The halo with its light area and secondary image accounts for details which have no objective reality, such as bright limbs of definite width, canals paralleling the limb or dark areas, numerous light margins along dark areas and light areas in the midst of dark—abundantly exemplified in Schiaparelli's map of 1881–2.
When a ribbon-like mark has sufficient width, it must appear double; for the positive secondary image of the adjacent light areas will appear within it. To this end its apparent width to the naked eye must be some 8′ or 10′ (if eyes are alike in this dimension). In a telescope magnifying, say, 400 diameters, this width need be only a little over 1″. If the planet is 16″ in diameter (a rough average of its favorable position in recent years) this will amount to closely 10° on its surface. Now the double canals of Schiaparelli, in 1881–2, and of Perrotin and Thallon, in 1886, are frankly of this width and, I believe, are due to this cause. In any case the test to be applied is evidently the relation between the apparent width of a double and the radius of the halo illusion. The prevention of error in the future will evidently be the application of different powers to each canal, particularly a low power which will make its width appear less than 6′. This must be done with care for low powers increase the number of rays.
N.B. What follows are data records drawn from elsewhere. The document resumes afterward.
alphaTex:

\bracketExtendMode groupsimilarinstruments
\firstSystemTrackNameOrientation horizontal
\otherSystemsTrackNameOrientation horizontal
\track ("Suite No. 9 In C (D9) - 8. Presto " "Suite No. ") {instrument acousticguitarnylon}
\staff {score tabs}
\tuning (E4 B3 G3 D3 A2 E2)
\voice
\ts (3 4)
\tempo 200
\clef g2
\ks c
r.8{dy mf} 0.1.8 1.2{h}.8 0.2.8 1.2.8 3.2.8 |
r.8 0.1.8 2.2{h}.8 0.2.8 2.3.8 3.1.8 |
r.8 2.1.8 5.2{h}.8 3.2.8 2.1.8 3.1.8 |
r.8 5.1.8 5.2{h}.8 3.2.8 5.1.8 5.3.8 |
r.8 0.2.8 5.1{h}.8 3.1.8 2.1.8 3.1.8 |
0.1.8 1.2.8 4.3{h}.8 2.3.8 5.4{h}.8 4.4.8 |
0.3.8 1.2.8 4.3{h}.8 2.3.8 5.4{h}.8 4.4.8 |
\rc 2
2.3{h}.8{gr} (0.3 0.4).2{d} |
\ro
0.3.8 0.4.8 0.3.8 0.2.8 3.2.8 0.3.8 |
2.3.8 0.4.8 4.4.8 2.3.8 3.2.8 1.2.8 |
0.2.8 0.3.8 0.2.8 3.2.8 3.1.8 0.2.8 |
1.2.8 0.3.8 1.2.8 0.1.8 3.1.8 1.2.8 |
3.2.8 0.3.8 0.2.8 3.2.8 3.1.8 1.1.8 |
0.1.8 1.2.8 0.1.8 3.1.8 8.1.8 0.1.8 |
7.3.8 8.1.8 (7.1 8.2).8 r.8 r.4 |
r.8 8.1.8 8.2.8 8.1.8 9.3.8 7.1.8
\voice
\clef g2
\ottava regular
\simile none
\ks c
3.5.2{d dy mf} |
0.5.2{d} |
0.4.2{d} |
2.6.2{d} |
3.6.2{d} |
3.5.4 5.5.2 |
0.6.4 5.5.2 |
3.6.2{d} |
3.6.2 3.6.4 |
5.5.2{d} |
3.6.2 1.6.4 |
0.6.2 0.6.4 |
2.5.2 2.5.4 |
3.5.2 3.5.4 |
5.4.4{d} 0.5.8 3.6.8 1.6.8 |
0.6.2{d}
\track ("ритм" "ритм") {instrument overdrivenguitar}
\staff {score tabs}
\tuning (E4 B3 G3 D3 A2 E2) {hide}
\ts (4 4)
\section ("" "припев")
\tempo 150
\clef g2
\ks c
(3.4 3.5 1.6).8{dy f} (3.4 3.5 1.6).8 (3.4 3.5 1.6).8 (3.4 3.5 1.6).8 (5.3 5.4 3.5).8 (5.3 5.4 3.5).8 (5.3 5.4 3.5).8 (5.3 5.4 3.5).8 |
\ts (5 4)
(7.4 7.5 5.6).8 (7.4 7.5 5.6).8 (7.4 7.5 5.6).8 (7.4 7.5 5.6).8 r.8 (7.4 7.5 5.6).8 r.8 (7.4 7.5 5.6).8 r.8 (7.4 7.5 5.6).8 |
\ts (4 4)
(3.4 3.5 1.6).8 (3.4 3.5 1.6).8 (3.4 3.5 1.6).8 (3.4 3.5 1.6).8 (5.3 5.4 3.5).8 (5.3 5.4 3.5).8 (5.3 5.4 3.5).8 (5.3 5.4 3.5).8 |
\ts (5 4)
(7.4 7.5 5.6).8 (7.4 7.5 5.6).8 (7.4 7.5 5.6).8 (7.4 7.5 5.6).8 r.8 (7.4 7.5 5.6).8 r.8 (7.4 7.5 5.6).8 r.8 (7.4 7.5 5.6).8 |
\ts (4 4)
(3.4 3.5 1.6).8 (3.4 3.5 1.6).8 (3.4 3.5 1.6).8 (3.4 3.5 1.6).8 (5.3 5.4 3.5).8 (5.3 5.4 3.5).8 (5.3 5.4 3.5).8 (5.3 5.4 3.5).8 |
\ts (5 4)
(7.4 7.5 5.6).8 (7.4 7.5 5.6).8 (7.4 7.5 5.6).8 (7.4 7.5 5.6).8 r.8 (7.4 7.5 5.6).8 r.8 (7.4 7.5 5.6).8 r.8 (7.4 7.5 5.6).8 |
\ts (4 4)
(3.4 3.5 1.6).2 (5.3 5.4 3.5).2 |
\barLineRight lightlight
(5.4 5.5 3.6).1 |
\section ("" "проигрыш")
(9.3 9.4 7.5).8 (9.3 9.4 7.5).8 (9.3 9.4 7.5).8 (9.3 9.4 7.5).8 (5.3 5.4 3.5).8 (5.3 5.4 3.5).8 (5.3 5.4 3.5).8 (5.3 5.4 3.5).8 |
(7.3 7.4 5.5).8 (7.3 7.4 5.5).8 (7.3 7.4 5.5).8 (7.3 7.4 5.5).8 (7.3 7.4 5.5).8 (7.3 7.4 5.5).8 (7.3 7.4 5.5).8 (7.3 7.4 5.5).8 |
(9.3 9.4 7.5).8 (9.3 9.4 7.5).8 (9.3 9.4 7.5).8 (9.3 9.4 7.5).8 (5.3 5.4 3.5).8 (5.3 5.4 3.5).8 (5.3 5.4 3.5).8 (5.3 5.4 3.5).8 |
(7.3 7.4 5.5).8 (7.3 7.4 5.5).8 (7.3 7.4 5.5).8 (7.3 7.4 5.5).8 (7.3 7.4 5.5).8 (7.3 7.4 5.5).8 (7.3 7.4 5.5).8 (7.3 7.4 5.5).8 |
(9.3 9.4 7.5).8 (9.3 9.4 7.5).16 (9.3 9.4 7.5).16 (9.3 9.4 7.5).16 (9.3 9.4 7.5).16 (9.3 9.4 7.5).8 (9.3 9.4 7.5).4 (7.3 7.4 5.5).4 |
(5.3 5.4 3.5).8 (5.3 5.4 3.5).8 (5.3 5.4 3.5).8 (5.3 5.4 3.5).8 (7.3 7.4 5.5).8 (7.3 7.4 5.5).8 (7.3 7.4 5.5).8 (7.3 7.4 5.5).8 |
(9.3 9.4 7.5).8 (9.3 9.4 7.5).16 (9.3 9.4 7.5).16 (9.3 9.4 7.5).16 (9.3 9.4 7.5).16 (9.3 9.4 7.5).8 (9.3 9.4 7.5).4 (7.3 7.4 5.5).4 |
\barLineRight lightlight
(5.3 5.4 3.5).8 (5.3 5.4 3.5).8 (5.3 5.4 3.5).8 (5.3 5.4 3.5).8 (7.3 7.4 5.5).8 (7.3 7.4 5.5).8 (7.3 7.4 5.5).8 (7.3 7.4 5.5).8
The halo illusion is also responsible for marginal canals. When a dark area becomes 6′ or 8′ wide, it appears double, having a light interior and dark edges. With any increase of width the dark edges, giving the effect of the marginal canals, remain. Hence along the edge of any dark area there appears a fictitious canal. Professor E. W. Maunder observed this in his excellent artificial planet study of a few years ago. I believe that high powers by reducing contrast will help to eliminate this error.
The mention of the chromatic rings draws attention to chromatic aberration in the eye and in the telescope. This effect in the telescope is so great that colors in a refracting telescope are not in the least trustworthy. The blue-green tint attributed to the dark areas on Mars is a product of the telescope. Its existence on our neighbor can only be verified by the use of a reflector.
Thus in conclusion we see that there are fundamental defects in the human eye producing faint canal illusions, that these have worked serious injury to our observations in the past and that in the future they may be avoided chiefly by the simple expedients of varying the position of the head and using a wide range of magnifying power.